Upper GI & Hepatobiliary SurgeryPending review

Oesophageal Cancer

Squamous cell carcinoma arises from chronic mucosal irritation of the upper/mid oesophagus, while adenocarcinoma arises from Barrett's metaplasia driven by chronic acid reflux in the lower oesophagus, and both narrow the lumen from within to produce progressive dysphagia, solids before liquids.

In a nutshell

Squamous cell carcinoma follows chronic mucosal irritation of the upper/mid oesophagus; adenocarcinoma follows Barrett's metaplasia from chronic reflux in the lower oesophagus.
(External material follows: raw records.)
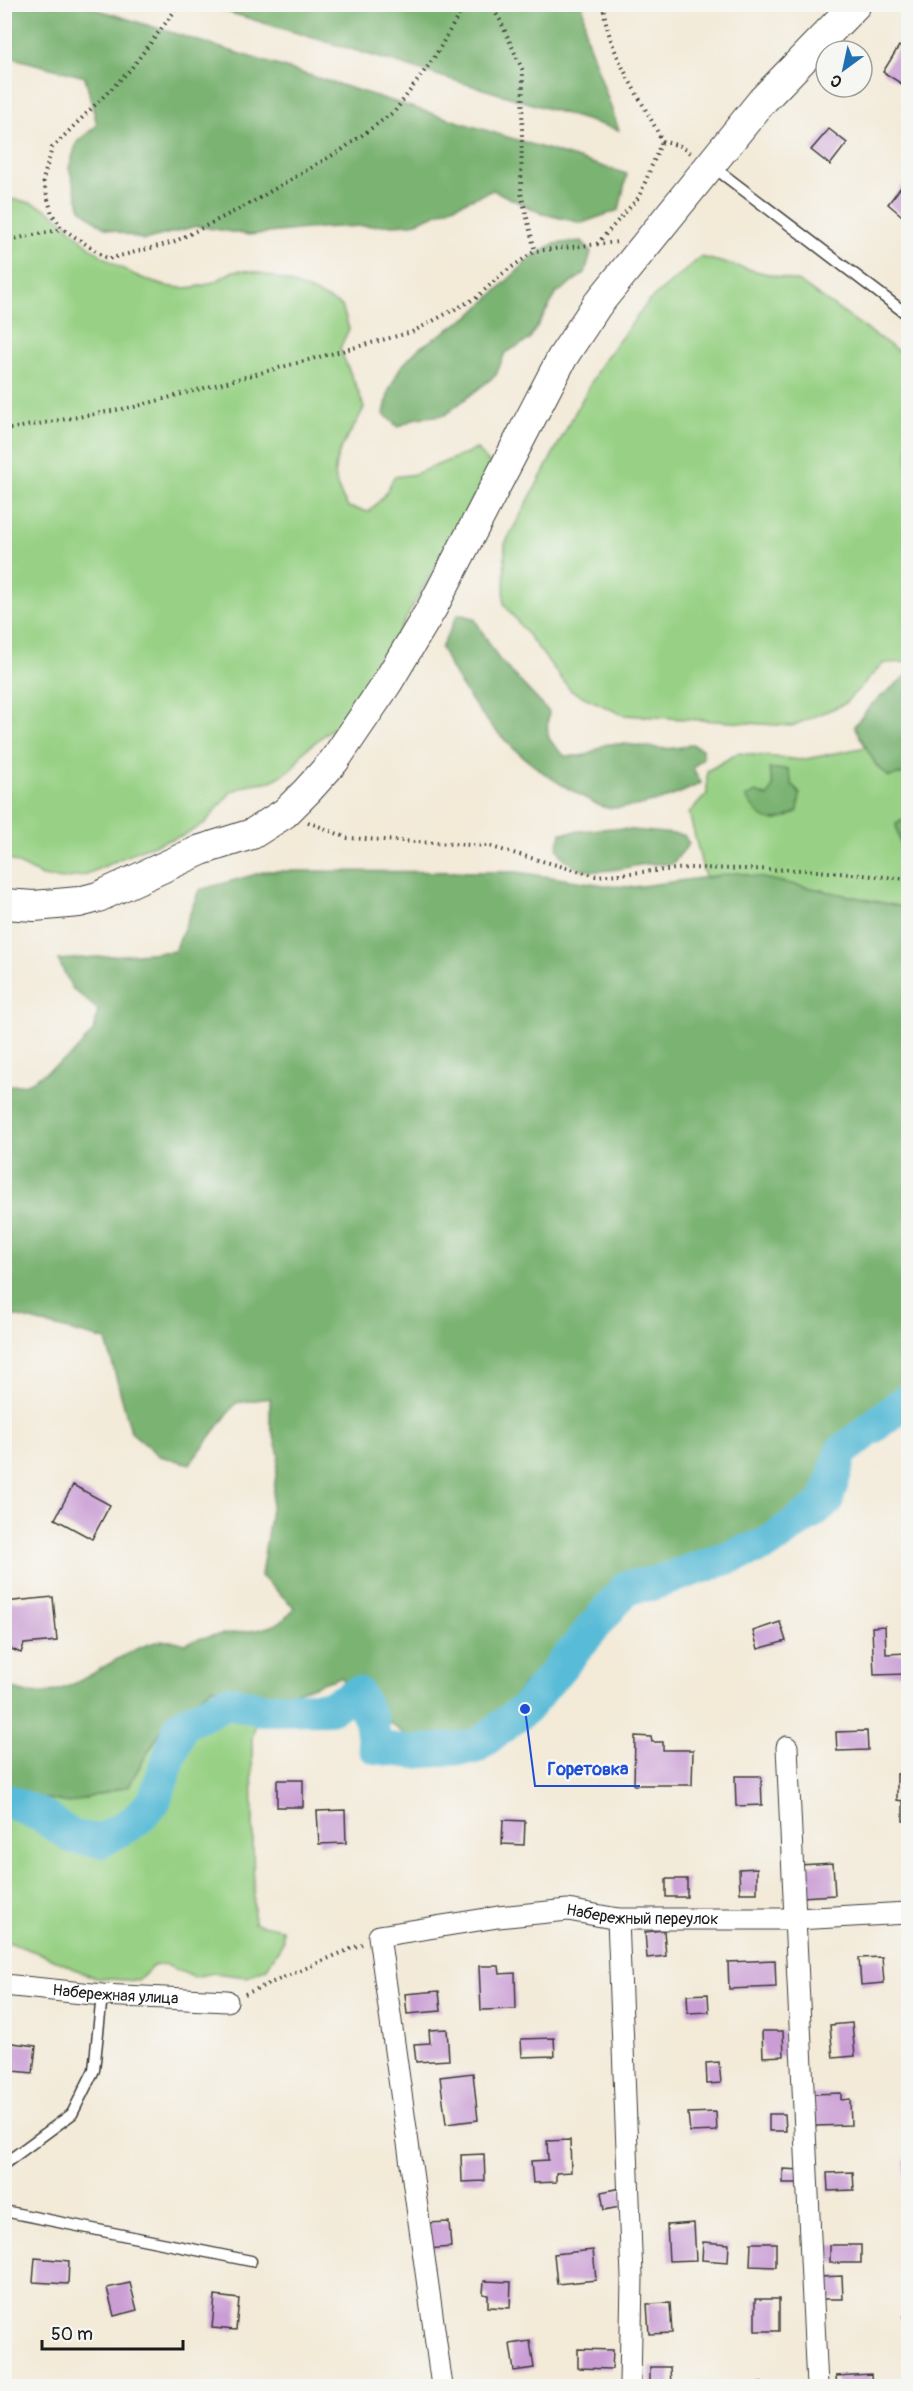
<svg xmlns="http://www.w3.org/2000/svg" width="913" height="2391" font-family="Pangolin,sans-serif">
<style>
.green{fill:#98d185;stroke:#5a7650;stroke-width:1.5}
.forest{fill:#7ab372;stroke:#4b6847;stroke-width:1.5}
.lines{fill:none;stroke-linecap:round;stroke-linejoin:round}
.river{stroke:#58bbd7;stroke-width:34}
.building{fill:#ca9ed5}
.lane-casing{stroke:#3c3b38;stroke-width:13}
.street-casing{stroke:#3c3b38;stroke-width:23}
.secondary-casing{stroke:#3c3b38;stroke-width:32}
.path{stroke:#3c3b38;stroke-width:4;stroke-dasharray:1.5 4.5;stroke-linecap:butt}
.lane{stroke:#fff;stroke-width:10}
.street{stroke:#fff;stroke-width:21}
.secondary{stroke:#fff;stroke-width:30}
.labels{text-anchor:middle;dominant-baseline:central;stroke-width:5;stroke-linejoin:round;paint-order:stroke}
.street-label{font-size:16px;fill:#1c1c1c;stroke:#f6f6f2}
.leader{fill:none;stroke:#1d4ed8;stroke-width:2}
.callout-dot{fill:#1d4ed8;stroke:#f6f6f2;stroke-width:2}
.callout-label{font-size:18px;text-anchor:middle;font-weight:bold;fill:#1d4ed8;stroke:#f6f6f2;stroke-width:5;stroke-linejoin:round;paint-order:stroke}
</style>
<rect width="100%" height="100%" fill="#f6f6f2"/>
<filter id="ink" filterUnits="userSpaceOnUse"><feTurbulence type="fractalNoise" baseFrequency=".0167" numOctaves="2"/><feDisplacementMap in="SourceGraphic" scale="12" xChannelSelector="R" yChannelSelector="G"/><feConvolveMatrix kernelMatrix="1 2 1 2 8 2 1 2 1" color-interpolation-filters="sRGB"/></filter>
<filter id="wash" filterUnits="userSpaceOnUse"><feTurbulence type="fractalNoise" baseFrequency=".008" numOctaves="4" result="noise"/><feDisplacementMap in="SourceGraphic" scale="24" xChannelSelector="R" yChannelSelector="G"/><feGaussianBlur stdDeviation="1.35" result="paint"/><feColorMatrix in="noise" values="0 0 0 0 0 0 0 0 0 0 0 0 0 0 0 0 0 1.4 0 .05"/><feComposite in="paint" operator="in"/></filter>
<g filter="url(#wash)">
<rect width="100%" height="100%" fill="#f3ead8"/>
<path class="green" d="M10,199C54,204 58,220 89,246C107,261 130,274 152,282C175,290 196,291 218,280C223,277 229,273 234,271C257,265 321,295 342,306L349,329L340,348C347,369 358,386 364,408C345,447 319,464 348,507L369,512L384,496L394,477L415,474L477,449L492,466L354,711L303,752L292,769L272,781L251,784L232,791L204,824L184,835L142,849L85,875L62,879L42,876L5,857L4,202Z
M701,257L799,282L908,358V662L884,663L844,704L792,726L623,715L571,691L504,604L505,544L601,364L649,301Z
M866,747L876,765L889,777L908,773V817L896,824L902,852L908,856V908L738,873L705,877L689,813L707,794V771L738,753L801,760Z
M213,1687L263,1697L252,1738L254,1923L282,1929L283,1942L267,1968L247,1977L214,1973L193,1977L164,1964L153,1966L138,1981L95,1978L44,1955L5,1941L4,1789L10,1792L128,1786L166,1722Z"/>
<path class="forest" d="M4,5H83L627,174L619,210L582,223L543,214L493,190L412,224L317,228L249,235L197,226L144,240L103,227L81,209L69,168L77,142L97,125L85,77L5,56Z
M204,5H583L586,36L619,130Z
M582,241L591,252L585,273L557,293L529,340L505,353L496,375L445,415L416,418L398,427L384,414L389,390L400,368L419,348L471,315L533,256L553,244Z
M458,614L474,618L498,658L549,712C545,737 547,740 565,756C572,756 582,757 589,754C597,751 599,745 609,744C638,742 664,755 692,744L702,749L703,758L693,768L701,783C675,797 639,809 609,808C600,808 588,799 580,795C518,763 470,711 441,648Z
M906,676H908V773L889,777L876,765L854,726L872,704Z
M769,769H788L792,784L800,794L798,811C773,827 760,822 746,797L756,792L768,797L773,785Z
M908,817V856L902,852L896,824Z
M612,828L684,835L689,844L672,864C662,864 649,863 639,865C609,871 574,881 557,848L561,833Z
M267,871L517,872L611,886L634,887L738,873L908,908V1419L878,1436L791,1520L732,1560L687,1585L642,1572L524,1684L488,1730L448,1746L406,1735L365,1705L341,1677L284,1696L263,1697L213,1687L166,1722L128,1786L69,1803L10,1792L5,1789V1684C67,1725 130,1621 185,1644C219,1626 275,1642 294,1607L261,1576L279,1455L270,1423V1398L236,1403L190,1464L159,1456L131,1432L106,1340L4,1313L5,1086L27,1084L71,1056L93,1032L98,1010L72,988L58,960L175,951L199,890Z"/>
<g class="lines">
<path class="river" d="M4,1799L42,1816L73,1837L101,1841L135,1821L154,1801L181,1725L227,1702L262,1709L330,1708L357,1693L371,1720L375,1747L412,1752L475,1747L525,1709L627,1587L652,1584L767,1544L826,1502L841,1452L908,1399"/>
</g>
<g id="blocks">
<path class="building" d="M899,46L908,52V88L883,72Z
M829,129L847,143L830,165L811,150Z
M908,178V221L888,204Z
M73,1485L110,1505L92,1539L55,1519Z
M53,1597L57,1641L24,1644L21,1653L4,1646V1602Z
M780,1622L786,1641L758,1649L753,1631Z
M885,1626L886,1654L908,1653V1674L874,1675L872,1627Z
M867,1731L868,1750L837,1751L836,1732Z
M635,1736L651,1737L652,1742H663V1750H693L692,1785H634Z
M897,1774H908V1821H903V1801L897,1800Z
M735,1776H761L762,1805L736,1806Z
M277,1780H303V1807H277Z
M345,1810L346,1843L319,1844L317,1811Z
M503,1820L525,1821L524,1845L502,1844Z
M833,1863L835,1895L801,1897L799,1865Z
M757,1868V1893H740L739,1869Z
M666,1879H687V1897H666Z
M664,1930L666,1956L647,1958L645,1932Z
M882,1957L884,1983L861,1985L859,1958Z
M775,1960L776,1987L729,1989L728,1962Z
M479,1966H499L500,1974L515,1973L516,2009L481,2010Z
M439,1991L441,2011L407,2014L405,1994Z
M708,1994L709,2012L688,2013L687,1995Z
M852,2023L855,2056L833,2058L830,2025Z
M447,2029L449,2060L416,2062L414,2044L430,2043L429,2030Z
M762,2031H783L784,2056L763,2057Z
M554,2038L555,2056L522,2057L521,2039Z
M4,2042L36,2046L33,2073L4,2070Z
M719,2062L721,2083L707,2084L706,2063Z
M473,2073L478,2120L446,2124L440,2077Z
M841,2093V2100L850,2099L851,2125L814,2126L813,2094Z
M716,2112L717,2131L690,2132L688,2113Z
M769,2114H785L786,2131H769Z
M570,2140L571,2172L556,2173V2182L533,2183L531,2161L548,2160L547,2141Z
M484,2154L485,2181L462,2182L461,2155Z
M904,2160H908V2190H905Z
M783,2169L801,2170V2183H783Z
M853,2172L854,2190L828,2191L827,2173Z
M621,2188L625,2206L604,2210L601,2192Z
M449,2222L451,2247L428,2249L426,2223Z
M694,2223L696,2260L669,2261L667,2225Z
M703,2242L729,2244L728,2262L702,2260Z
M751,2243H776V2267L750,2266Z
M830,2245H861V2263H830Z
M593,2250L596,2280L557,2284L554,2254Z
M35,2258L69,2261L68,2284L33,2282Z
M842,2276L843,2299H820L819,2277Z
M484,2281L511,2282L510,2308L488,2307V2295L483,2294Z
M130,2283L137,2310L114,2316L107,2288Z
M215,2296L239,2299L236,2330L212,2328Z
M755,2299H779V2331H755Z
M670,2303L672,2333L649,2334L647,2304Z
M904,2316H908V2345L904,2346Z
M530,2341L534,2368L514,2371L510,2344Z
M578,2349L613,2350L612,2369L578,2368Z
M650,2367H670L671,2386H650Z
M871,2374L872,2386H837L836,2376Z
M762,2383L763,2386H733V2385Z"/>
</g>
</g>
<g filter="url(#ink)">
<use href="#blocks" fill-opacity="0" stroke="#3c3b38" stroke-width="1.5"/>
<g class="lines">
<defs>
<path id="lane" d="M712,166L908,315
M4,2164L72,2114L94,2070L102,1995
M4,2211L251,2261"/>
<g id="street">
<path d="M787,1747L817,2386"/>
<path d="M618,1919L632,2277L630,2386"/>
<path id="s1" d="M4,1985L102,1995L227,2001"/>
<path id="s2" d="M442,2386L379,1936L498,1917L568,1910L618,1919H796L908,1913"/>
</g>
<path id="secondary" d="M4,904L34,906L79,902L98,897L201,850L252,834L285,813L307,791L334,761L387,683L432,608L562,358L597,305L762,101L856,4"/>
</defs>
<use href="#lane" class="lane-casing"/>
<use href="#street" class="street-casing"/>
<use href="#secondary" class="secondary-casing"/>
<path class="path" d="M180,4L130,70L52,148L43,180L52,214L63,229L108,259L174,242L249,204L343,149L395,111L434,58L465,4
M490,4L500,20L523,71L521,193L535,251
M603,4C608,56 641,96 662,141L680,146L691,153
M4,241L63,229
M597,244L639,197L662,141
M4,359L7,381L4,414
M4,430L134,407L412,332L476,298L502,274L535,251L618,242
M308,822L348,838L488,846L596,876L688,868L806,870L908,879
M245,1994L362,1944"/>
<use href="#lane" class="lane"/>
<use href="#street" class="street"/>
<use href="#secondary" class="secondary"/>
</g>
</g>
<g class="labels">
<g class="street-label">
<text stroke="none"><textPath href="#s2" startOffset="720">Набережный переулок</textPath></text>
<text stroke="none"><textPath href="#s1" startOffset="112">Набережная улица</textPath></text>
</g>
</g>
<path class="leader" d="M525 1709L535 1786H640"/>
<circle class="callout-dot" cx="525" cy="1709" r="6"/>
<g class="callout-label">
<text x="588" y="1775">Горетовка</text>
</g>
<rect width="913" height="2391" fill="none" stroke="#f6f6f2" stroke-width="24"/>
<g transform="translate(844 69) rotate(213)"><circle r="28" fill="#f6f6f2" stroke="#9f9f9c" stroke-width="1.5"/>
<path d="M0-4.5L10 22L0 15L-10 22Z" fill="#1f6fb2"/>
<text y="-9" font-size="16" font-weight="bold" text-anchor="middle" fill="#1c1c1c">С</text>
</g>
<path d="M42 2340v9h141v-9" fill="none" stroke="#1c1c1c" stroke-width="3"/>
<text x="51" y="2340" font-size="18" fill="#1c1c1c" stroke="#f6f6f2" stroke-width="4.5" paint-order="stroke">50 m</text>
</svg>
Both narrow the lumen progressively, which is why dysphagia moves from solids to liquids and why any dysphagia triggers urgent same-pathway investigation.

Classic presentation

Progressive dysphagia, first for solids then liquids, with unintentional weight loss, in a patient with longstanding reflux or a smoking and alcohol history.

Key points

  • Squamous cell carcinoma arises from direct mucosal irritation (smoking, alcohol); adenocarcinoma arises from Barrett's metaplasia driven by chronic GORD.
  • Progressive solids-then-liquids dysphagia reflects worsening mechanical luminal narrowing, unlike motility disorders which affect both from the start.
  • Absence of a serosal layer and a rich submucosal lymphatic network mean early local invasion and nodal spread, so disease is often advanced at diagnosis.
  • Any dysphagia warrants urgent two-week-wait referral for OGD, regardless of other features.
  • EUS refines T and N staging beyond CT; PET-CT/staging laparoscopy excludes occult metastases before committing to surgery.

First-line investigation

Urgent upper GI endoscopy (OGD) with biopsy to visualise the tumour and confirm histological subtype.

First-line management

Urgent two-week-wait referral for OGD, then full staging and MDT-guided neoadjuvant therapy plus oesophagectomy if resectable, or palliative treatment if not.

Exam traps

  • Do not attribute new dysphagia to reflux or anxiety without endoscopy: any dysphagia meets 2ww criteria.
  • Solids-before-liquids progression points to a mechanical cause; both-from-the-start dysphagia suggests a motility disorder instead.
  • Barrett's oesophagus is a risk factor for adenocarcinoma specifically, not squamous cell carcinoma. Do not conflate the two mechanisms.

Educational content pending clinical review. Not medical advice.